The rapid development of new CMBs after mechanical thrombectomy in our study was consistent with recent studies of IV tPA or antiplatelet therapy for acute ischemic stroke. New CMBs developed in 13% of acute ischemic stroke patients within 1 week of stroke onset.[13] Two studies reported that approximately 5% of patients with acute stroke had new CMBs after IV tPA therapy within 24 h after treatment.[14,15] New CMBs could also occur shortly in 8% of patients after carotid artery stenting.[18] The development of CMBs was attributable to blood–brain barrier (BBB) disruption and small arteries or arteriole rupture.[4,5] Sudden reperfusion and hemodynamic changes after mechanical thrombectomy could aggravate the BBB disruption. Some of the new CMBs were located in the insular regions and could be related to traction injury and rupture of small perforating arterioles during mechanical thrombectomy. The latter 2 mechanisms could explain the higher rate of new CMBs in IV tPA plus mechanical thrombectomy patients in this study than IV tPA alone patients in previous studies. The rate of new CMBs shortly after thrombectomy would take more than 5 years for a general population of elderly patients to accumulate.[10]

In our study, only baseline CMBs suggested increased risks of developing new CMBs after either thrombectomy or IV tPA followed by thrombectomy. The association of baseline CMBs with new CMBs was consistent with the results in recent studies of IV tPA.[14,15] Several studies found that other factors such as baseline WMH, vascular risk factors, systolic blood pressure as predictors of new CMBs.[24-30] Our data show periventricular WMH rather than deep WMH was associated with new CMBs after mechanical thrombectomy.

The finding that new CMBs were irrelevant to intracranial hemorrhage after mechanical thrombectomy in our study was supported by a recent IV tPA study. In that series of 121 acute stroke patients, new CMBs was associated with neither any HT nor symptomatic hemorrhage after IV tPA therapy.[15] In another series of 224 acute stroke patients, patients with new CMBs had an increased risk of symptomatic hemorrhage after IV tPA therapy.[14]

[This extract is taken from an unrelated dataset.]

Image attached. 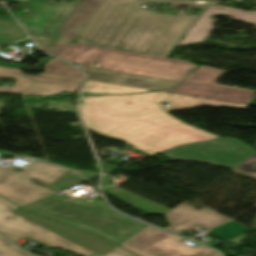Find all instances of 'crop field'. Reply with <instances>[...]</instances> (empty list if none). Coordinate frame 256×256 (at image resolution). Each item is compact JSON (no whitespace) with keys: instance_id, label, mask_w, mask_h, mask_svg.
I'll return each mask as SVG.
<instances>
[{"instance_id":"1","label":"crop field","mask_w":256,"mask_h":256,"mask_svg":"<svg viewBox=\"0 0 256 256\" xmlns=\"http://www.w3.org/2000/svg\"><path fill=\"white\" fill-rule=\"evenodd\" d=\"M80 114L86 127L102 135L127 142L153 154L180 144L219 139L170 115L168 111L200 105L246 110L248 106L164 92L134 95H101L82 98ZM132 102L133 104H127ZM171 102L165 108L162 103ZM170 103V104H171Z\"/></svg>"},{"instance_id":"2","label":"crop field","mask_w":256,"mask_h":256,"mask_svg":"<svg viewBox=\"0 0 256 256\" xmlns=\"http://www.w3.org/2000/svg\"><path fill=\"white\" fill-rule=\"evenodd\" d=\"M103 1L54 4L47 0H25L29 15L17 19L29 34L35 32L32 37L41 48L70 63L173 82H180L196 67L185 61L72 43ZM95 63L98 64L94 66Z\"/></svg>"},{"instance_id":"3","label":"crop field","mask_w":256,"mask_h":256,"mask_svg":"<svg viewBox=\"0 0 256 256\" xmlns=\"http://www.w3.org/2000/svg\"><path fill=\"white\" fill-rule=\"evenodd\" d=\"M146 2H172L173 6L204 7L220 1L105 0L78 43L167 57L197 16L158 15L140 10Z\"/></svg>"},{"instance_id":"4","label":"crop field","mask_w":256,"mask_h":256,"mask_svg":"<svg viewBox=\"0 0 256 256\" xmlns=\"http://www.w3.org/2000/svg\"><path fill=\"white\" fill-rule=\"evenodd\" d=\"M23 207L93 231L118 245L147 226L114 212L104 200L88 206L52 195Z\"/></svg>"},{"instance_id":"5","label":"crop field","mask_w":256,"mask_h":256,"mask_svg":"<svg viewBox=\"0 0 256 256\" xmlns=\"http://www.w3.org/2000/svg\"><path fill=\"white\" fill-rule=\"evenodd\" d=\"M160 154L171 160L202 162L233 169L256 154V150L236 139L225 138L181 145Z\"/></svg>"},{"instance_id":"6","label":"crop field","mask_w":256,"mask_h":256,"mask_svg":"<svg viewBox=\"0 0 256 256\" xmlns=\"http://www.w3.org/2000/svg\"><path fill=\"white\" fill-rule=\"evenodd\" d=\"M65 171L67 170L59 166L35 160L31 161L24 173H17L0 167V195L23 206L55 193L31 184L28 181L29 178L51 184Z\"/></svg>"},{"instance_id":"7","label":"crop field","mask_w":256,"mask_h":256,"mask_svg":"<svg viewBox=\"0 0 256 256\" xmlns=\"http://www.w3.org/2000/svg\"><path fill=\"white\" fill-rule=\"evenodd\" d=\"M184 239L148 226L120 246L139 256H220L203 245L193 248Z\"/></svg>"},{"instance_id":"8","label":"crop field","mask_w":256,"mask_h":256,"mask_svg":"<svg viewBox=\"0 0 256 256\" xmlns=\"http://www.w3.org/2000/svg\"><path fill=\"white\" fill-rule=\"evenodd\" d=\"M223 73L216 68L199 67L174 90L165 92L248 105L256 92L217 85L215 81Z\"/></svg>"},{"instance_id":"9","label":"crop field","mask_w":256,"mask_h":256,"mask_svg":"<svg viewBox=\"0 0 256 256\" xmlns=\"http://www.w3.org/2000/svg\"><path fill=\"white\" fill-rule=\"evenodd\" d=\"M21 70L0 67V76L17 79L12 89L0 87V91L39 95H53L62 91L74 93L82 82V79L49 74L24 75Z\"/></svg>"},{"instance_id":"10","label":"crop field","mask_w":256,"mask_h":256,"mask_svg":"<svg viewBox=\"0 0 256 256\" xmlns=\"http://www.w3.org/2000/svg\"><path fill=\"white\" fill-rule=\"evenodd\" d=\"M41 227H44L64 238H67L83 247H86L100 255H105L116 244L78 227L68 225L46 216L19 208L11 211Z\"/></svg>"},{"instance_id":"11","label":"crop field","mask_w":256,"mask_h":256,"mask_svg":"<svg viewBox=\"0 0 256 256\" xmlns=\"http://www.w3.org/2000/svg\"><path fill=\"white\" fill-rule=\"evenodd\" d=\"M165 216L170 222V226L165 230L176 234L186 231L195 225L211 229L230 220L207 207L198 211L182 203L165 214Z\"/></svg>"},{"instance_id":"12","label":"crop field","mask_w":256,"mask_h":256,"mask_svg":"<svg viewBox=\"0 0 256 256\" xmlns=\"http://www.w3.org/2000/svg\"><path fill=\"white\" fill-rule=\"evenodd\" d=\"M215 13L228 15L233 20L256 25V12H245L222 5L209 6L185 35V39H182L177 46L204 41L215 28L212 26L215 21L210 19Z\"/></svg>"},{"instance_id":"13","label":"crop field","mask_w":256,"mask_h":256,"mask_svg":"<svg viewBox=\"0 0 256 256\" xmlns=\"http://www.w3.org/2000/svg\"><path fill=\"white\" fill-rule=\"evenodd\" d=\"M16 208L19 207L0 197V233L14 242L41 228L9 212Z\"/></svg>"},{"instance_id":"14","label":"crop field","mask_w":256,"mask_h":256,"mask_svg":"<svg viewBox=\"0 0 256 256\" xmlns=\"http://www.w3.org/2000/svg\"><path fill=\"white\" fill-rule=\"evenodd\" d=\"M82 69L85 71L87 78L90 80H96L101 82L126 85V86L138 87V88L158 90V89L173 88L178 84V83L161 81V80L133 77V76H127V75H117L115 73L98 71V70H91V69H85V68H82Z\"/></svg>"},{"instance_id":"15","label":"crop field","mask_w":256,"mask_h":256,"mask_svg":"<svg viewBox=\"0 0 256 256\" xmlns=\"http://www.w3.org/2000/svg\"><path fill=\"white\" fill-rule=\"evenodd\" d=\"M102 190L103 192L117 197L120 200L142 210L147 214L164 215L170 210L166 207H163L159 204H156L117 186H114L112 188H102Z\"/></svg>"},{"instance_id":"16","label":"crop field","mask_w":256,"mask_h":256,"mask_svg":"<svg viewBox=\"0 0 256 256\" xmlns=\"http://www.w3.org/2000/svg\"><path fill=\"white\" fill-rule=\"evenodd\" d=\"M27 237L35 239L37 241H40L42 243L48 244L53 247L64 248V249L74 251L82 256H88L93 253V252H91V251H89V250H87V249L67 240V239H64V238H62L44 228L27 236Z\"/></svg>"},{"instance_id":"17","label":"crop field","mask_w":256,"mask_h":256,"mask_svg":"<svg viewBox=\"0 0 256 256\" xmlns=\"http://www.w3.org/2000/svg\"><path fill=\"white\" fill-rule=\"evenodd\" d=\"M151 90L138 89L126 86H119L107 83H101L96 81L88 80L84 88V92L90 94H99V93H134V92H145Z\"/></svg>"},{"instance_id":"18","label":"crop field","mask_w":256,"mask_h":256,"mask_svg":"<svg viewBox=\"0 0 256 256\" xmlns=\"http://www.w3.org/2000/svg\"><path fill=\"white\" fill-rule=\"evenodd\" d=\"M250 231L249 229L231 221L229 223H226L222 226H219L212 231H210L209 234L217 237L218 239L226 242L232 238H235L241 234H244L246 232Z\"/></svg>"},{"instance_id":"19","label":"crop field","mask_w":256,"mask_h":256,"mask_svg":"<svg viewBox=\"0 0 256 256\" xmlns=\"http://www.w3.org/2000/svg\"><path fill=\"white\" fill-rule=\"evenodd\" d=\"M3 34L8 35V37L2 36ZM25 37V33L14 20L0 18V43L16 41Z\"/></svg>"},{"instance_id":"20","label":"crop field","mask_w":256,"mask_h":256,"mask_svg":"<svg viewBox=\"0 0 256 256\" xmlns=\"http://www.w3.org/2000/svg\"><path fill=\"white\" fill-rule=\"evenodd\" d=\"M47 63H49V64L44 65L46 73L70 76V77H77V78L83 79L82 73L75 67L67 66L66 64H60V61H58L56 59H51Z\"/></svg>"},{"instance_id":"21","label":"crop field","mask_w":256,"mask_h":256,"mask_svg":"<svg viewBox=\"0 0 256 256\" xmlns=\"http://www.w3.org/2000/svg\"><path fill=\"white\" fill-rule=\"evenodd\" d=\"M0 256H33L27 254L0 236Z\"/></svg>"},{"instance_id":"22","label":"crop field","mask_w":256,"mask_h":256,"mask_svg":"<svg viewBox=\"0 0 256 256\" xmlns=\"http://www.w3.org/2000/svg\"><path fill=\"white\" fill-rule=\"evenodd\" d=\"M234 171L256 178V155L235 168Z\"/></svg>"},{"instance_id":"23","label":"crop field","mask_w":256,"mask_h":256,"mask_svg":"<svg viewBox=\"0 0 256 256\" xmlns=\"http://www.w3.org/2000/svg\"><path fill=\"white\" fill-rule=\"evenodd\" d=\"M105 256H136V255L117 246L113 250H111L109 253H107Z\"/></svg>"},{"instance_id":"24","label":"crop field","mask_w":256,"mask_h":256,"mask_svg":"<svg viewBox=\"0 0 256 256\" xmlns=\"http://www.w3.org/2000/svg\"><path fill=\"white\" fill-rule=\"evenodd\" d=\"M0 66L15 67V68H24L25 67V65H16V64H11V63L2 62V61H0Z\"/></svg>"},{"instance_id":"25","label":"crop field","mask_w":256,"mask_h":256,"mask_svg":"<svg viewBox=\"0 0 256 256\" xmlns=\"http://www.w3.org/2000/svg\"><path fill=\"white\" fill-rule=\"evenodd\" d=\"M102 169H103V172H108L117 168H114V166L106 165V166H103Z\"/></svg>"},{"instance_id":"26","label":"crop field","mask_w":256,"mask_h":256,"mask_svg":"<svg viewBox=\"0 0 256 256\" xmlns=\"http://www.w3.org/2000/svg\"><path fill=\"white\" fill-rule=\"evenodd\" d=\"M249 105H251V106H256V99H252V101L250 102Z\"/></svg>"},{"instance_id":"27","label":"crop field","mask_w":256,"mask_h":256,"mask_svg":"<svg viewBox=\"0 0 256 256\" xmlns=\"http://www.w3.org/2000/svg\"><path fill=\"white\" fill-rule=\"evenodd\" d=\"M0 154H2V155H15V154L6 153V152H2V151H0Z\"/></svg>"},{"instance_id":"28","label":"crop field","mask_w":256,"mask_h":256,"mask_svg":"<svg viewBox=\"0 0 256 256\" xmlns=\"http://www.w3.org/2000/svg\"><path fill=\"white\" fill-rule=\"evenodd\" d=\"M109 183H102V186H108Z\"/></svg>"},{"instance_id":"29","label":"crop field","mask_w":256,"mask_h":256,"mask_svg":"<svg viewBox=\"0 0 256 256\" xmlns=\"http://www.w3.org/2000/svg\"><path fill=\"white\" fill-rule=\"evenodd\" d=\"M90 256H99V255H97V254L94 253V254H92V255H90Z\"/></svg>"},{"instance_id":"30","label":"crop field","mask_w":256,"mask_h":256,"mask_svg":"<svg viewBox=\"0 0 256 256\" xmlns=\"http://www.w3.org/2000/svg\"><path fill=\"white\" fill-rule=\"evenodd\" d=\"M2 10V8L0 7V11Z\"/></svg>"}]
</instances>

Our study had limitations. The data were collected using GRE sequence, which was typically acquired using 5 mm slices. Some of new CMBs could thus be present but missed on the pretreatment study due to partial volume averaging. Susceptibility-weighted imaging sequences on a 3.0T MR scanner would be superior to GRE sequences on sensitivity and reliability of CMBs detection.[31] In addition, most of the patients in this study were treated with old generation of mechanical thrombectomy devices, which had significantly more traction of the vascular tree and longer procedure time than the current stent retriever devices. In our cohort, the rate of new CMBs was not significantly differences in patients treated with stent retriever than in those treated with old generation of thrombectomy devices (17.6% [3 of 17] vs 22.4% [38 of 170]; P = 0.77). It would be interesting to see if gentler manipulation of the vascular tree and shorter procedure time could reduce the number of CMBs after procedure in a larger prospective study.

CONCLUSIONS

Our findings showed that new CMBs were common after mechanical thrombectomy in one-fifth of patients with acute stroke. Baseline CMBs before thrombectomy was associated with increased risks of new CMBs in patients treated with either thrombectomy or IV thrombolysis followed by thrombectomy. Patients with new CMBs after thrombectomy did not increase the risk of hemorrhage and poor outcome.